_Work request_. Copy out the lines starting with the line containing "faktury VAT lub" and going on through the line containing "tłumaczeń, jesteśmy otwarci na negocjacje i", swapping "rachunki" for "paragony" and keeping everything else the same.
--- START ---
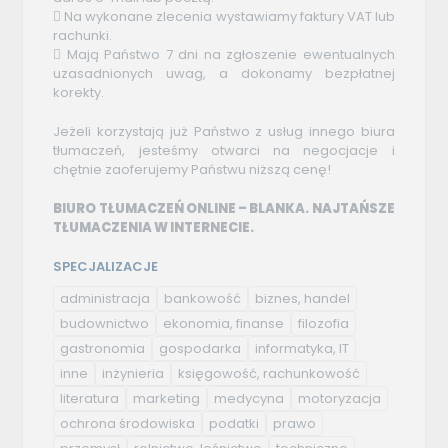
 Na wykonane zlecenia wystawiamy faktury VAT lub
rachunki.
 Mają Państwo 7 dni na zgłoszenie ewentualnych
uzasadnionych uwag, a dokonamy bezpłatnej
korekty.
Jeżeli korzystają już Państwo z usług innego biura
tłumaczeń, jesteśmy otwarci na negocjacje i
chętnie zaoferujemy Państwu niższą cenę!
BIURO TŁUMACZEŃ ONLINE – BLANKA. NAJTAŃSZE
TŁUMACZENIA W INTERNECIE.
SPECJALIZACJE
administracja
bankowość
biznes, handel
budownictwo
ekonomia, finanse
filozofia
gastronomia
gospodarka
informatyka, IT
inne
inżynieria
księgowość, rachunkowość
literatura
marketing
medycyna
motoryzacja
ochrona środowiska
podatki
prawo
--- END ---
--- START ---
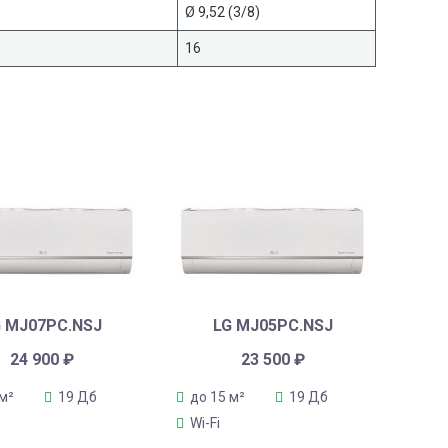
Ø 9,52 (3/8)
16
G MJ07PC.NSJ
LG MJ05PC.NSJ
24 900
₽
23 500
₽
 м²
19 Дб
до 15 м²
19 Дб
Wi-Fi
--- END ---
_Task output_.
 Na wykonane zlecenia wystawiamy faktury VAT lub
paragony.
 Mają Państwo 7 dni na zgłoszenie ewentualnych
uzasadnionych uwag, a dokonamy bezpłatnej
korekty.
Jeżeli korzystają już Państwo z usług innego biura
tłumaczeń, jesteśmy otwarci na negocjacje i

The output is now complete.